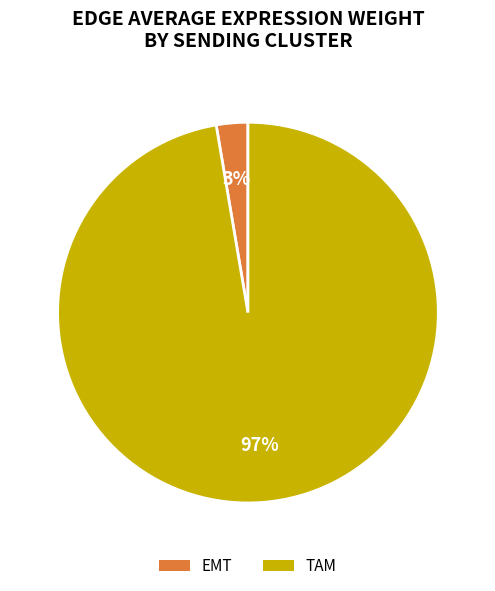

Does any single category account for the majority?

Yes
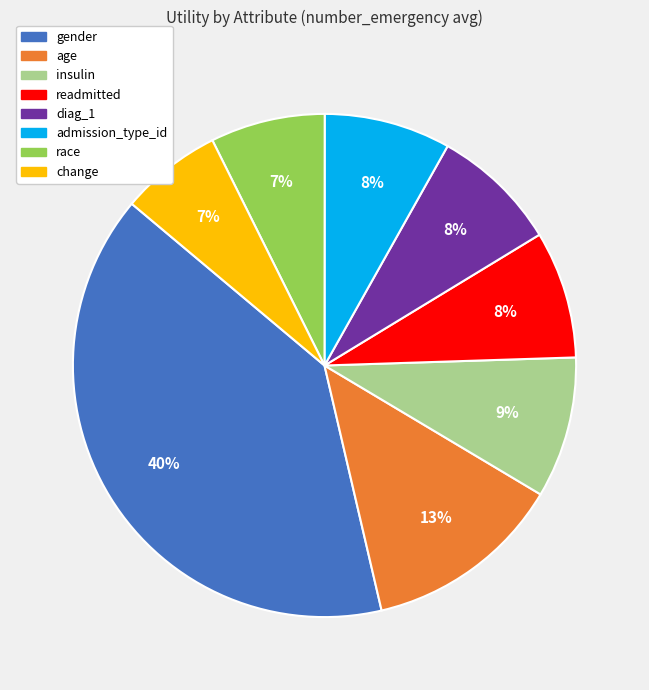

To the nearest percent, what is the average slice percentage?

12%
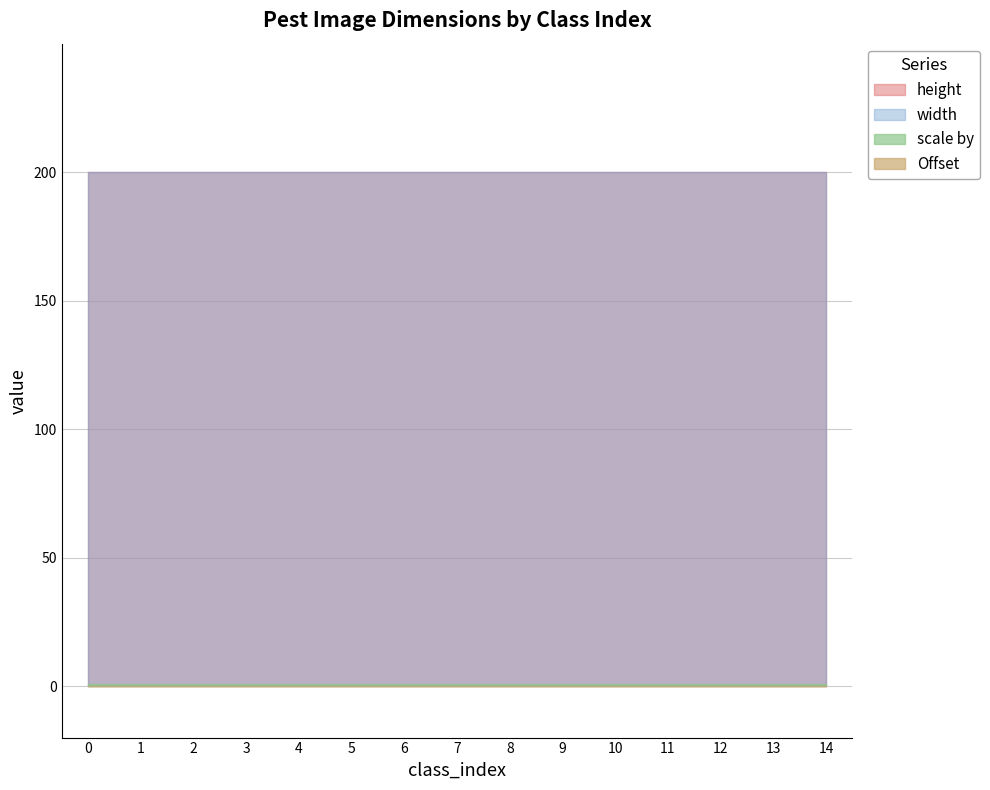

Does the chart have visible grid lines?

Yes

Work required:
Pick out each line in the records containing the word "Does" and copy those lines.

Task output:
Does any single category account for the majority?
Does the chart have visible grid lines?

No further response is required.